Friday, April 4, 2008

Resistance is futile...

by Don Wheeler

"resistance is futile - you will be assimilated"
-- the Borg

This attitude has been assimilated by many supporters and minions of Senator Barack Obama - though not by the candidate himself.

It is reminiscent of significant number of John Edwards supporters, when he very clearly left the race. These folks didn't believe him, or thought he could be coaxed back, or something. Likewise, this particular group of Obama folks don't seem to believe or honor their guy when he says clearly that Hillary Clinton should stay in the race.

Instead, through scolding, sarcasm. preaching, lecturing etc. they make it plain that they know what's best for us, the Democratic Party and the country. It's all quite condescending, and therefor, insulting.

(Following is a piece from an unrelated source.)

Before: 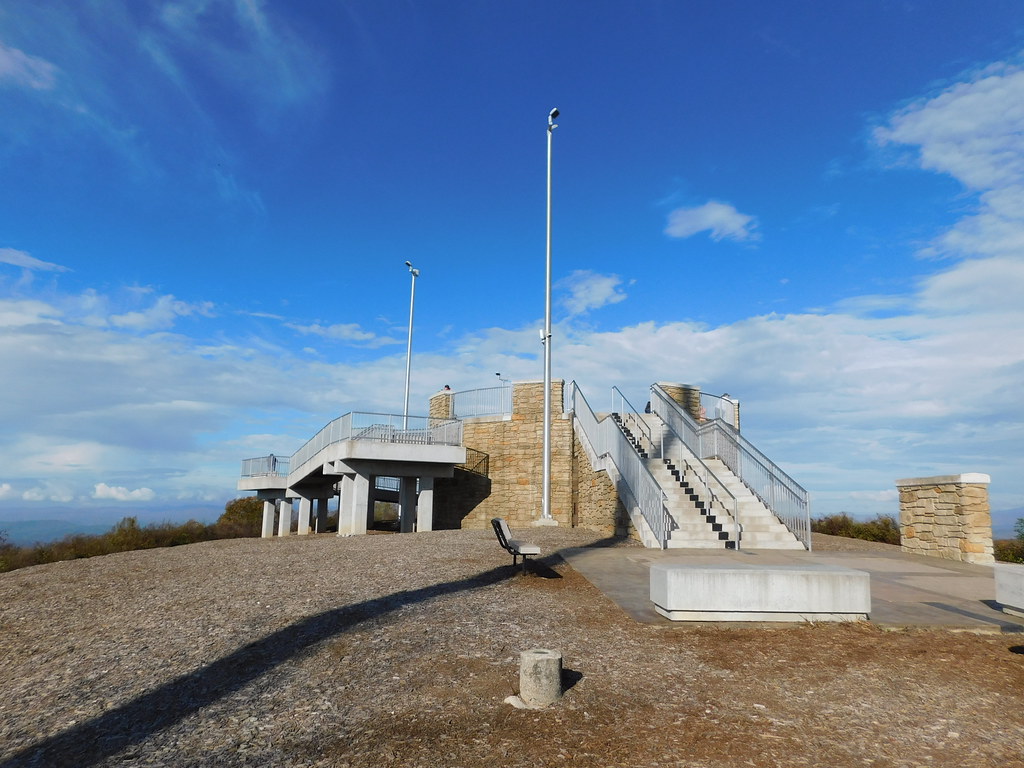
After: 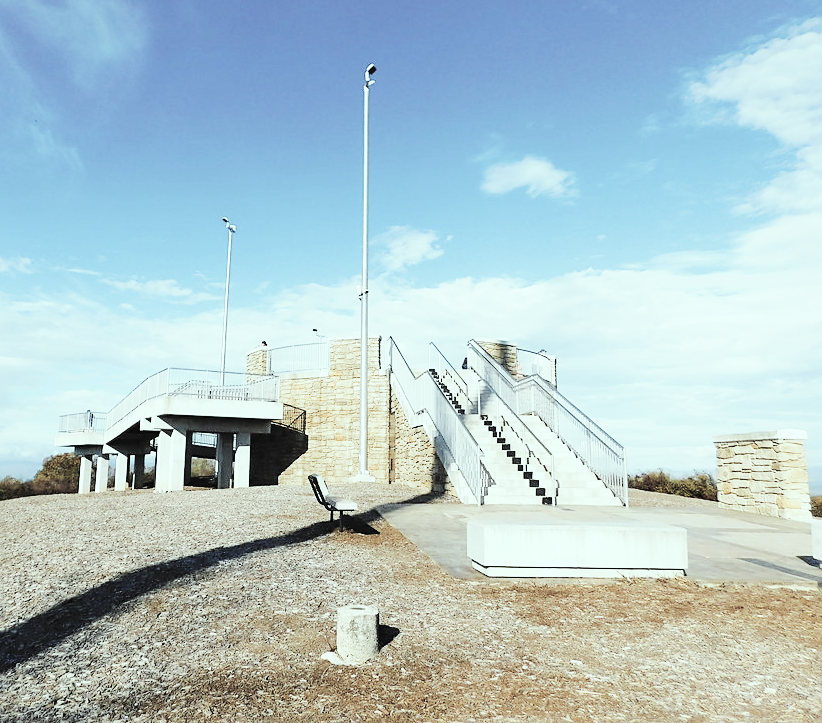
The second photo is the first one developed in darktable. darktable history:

This will be the first contested Presidential Primary in Indiana since 1968. Yet it seems there are those who wish to deny us our rare opportunity to actually weigh in on the matter. In so doing, they would also deny us a small bump in economic activity, which naturally accompanies major campaigns. Why?

One claim is that Barack Obama is already the nominal nominee - all that follows is mere formality.

If that's the case, then do what successful sports teams do in this situation - run out the clock.

What's more likely to be at work here is a preemptive paranoia about a "brokered convention".

Senator Obama will not go to the convention with enough pledged delegates to win a first round nomination. His roughly ten percent lead in pledged delegates (over Sen. Clinton) looks like a safe cushion and though Ms. Clinton could surpass him in the popular vote in theory, popular vote total is merely an interesting footnote in the process. So although Mr. Obama is in a superior position, the convention will be brokered in some sense and in any case.

A lot of these folks want to short circuit the process and claim that superdelegates have no role other than to rubber stamp the wishes of the plurality. This claim is to stare reality in the face and deny it.

The superdelegate concept was designed to deal with situations like this and we really haven't tested it since its inception. One can reasonably argue it's a bad idea, but one cannot reasonably argue it doesn't exist. So we might as well take it out for a spin and see what it will do.

And here's the most ludicrous claim: Hillary Clinton is coming up with negative observations of Mr. Obama the Republicans never would have come up with on their own. At least, that seems the implication.

I guess I'm naive, but I don't think Mud, Dirt and Mayhem, Inc. is counting on any of us for their material. Besides which, Mr. McCain is mighty fat target of his own.

The real irony is that this campaign of paranoia could become self-fulfilling.

I'd suggest we relax, let events play out, and get ready for a vigorous fall campaign.